What is expected: When you write out the listing, keep each word exactly as it stands but include none of its images.

Exercise data Block Start

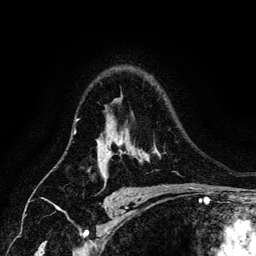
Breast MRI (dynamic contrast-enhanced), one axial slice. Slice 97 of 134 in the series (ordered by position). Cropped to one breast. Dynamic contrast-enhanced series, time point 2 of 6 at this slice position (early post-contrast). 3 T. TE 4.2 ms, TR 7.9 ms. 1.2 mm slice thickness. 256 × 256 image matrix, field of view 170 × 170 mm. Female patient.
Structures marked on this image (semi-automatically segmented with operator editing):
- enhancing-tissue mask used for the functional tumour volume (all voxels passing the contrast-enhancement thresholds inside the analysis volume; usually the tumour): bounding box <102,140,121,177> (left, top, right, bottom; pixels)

Exercise data Block End

Response:
Breast MRI (dynamic contrast-enhanced), one axial slice. Slice 97 of 134 in the series (ordered by position). Cropped to one breast. Dynamic contrast-enhanced series, time point 2 of 6 at this slice position (early post-contrast). 3 T. TE 4.2 ms, TR 7.9 ms. 1.2 mm slice thickness. 256 × 256 image matrix, field of view 170 × 170 mm. Female patient.
Structures marked on this image (semi-automatically segmented with operator editing):
- enhancing-tissue mask used for the functional tumour volume (all voxels passing the contrast-enhancement thresholds inside the analysis volume; usually the tumour): bounding box <102,140,121,177> (left, top, right, bottom; pixels)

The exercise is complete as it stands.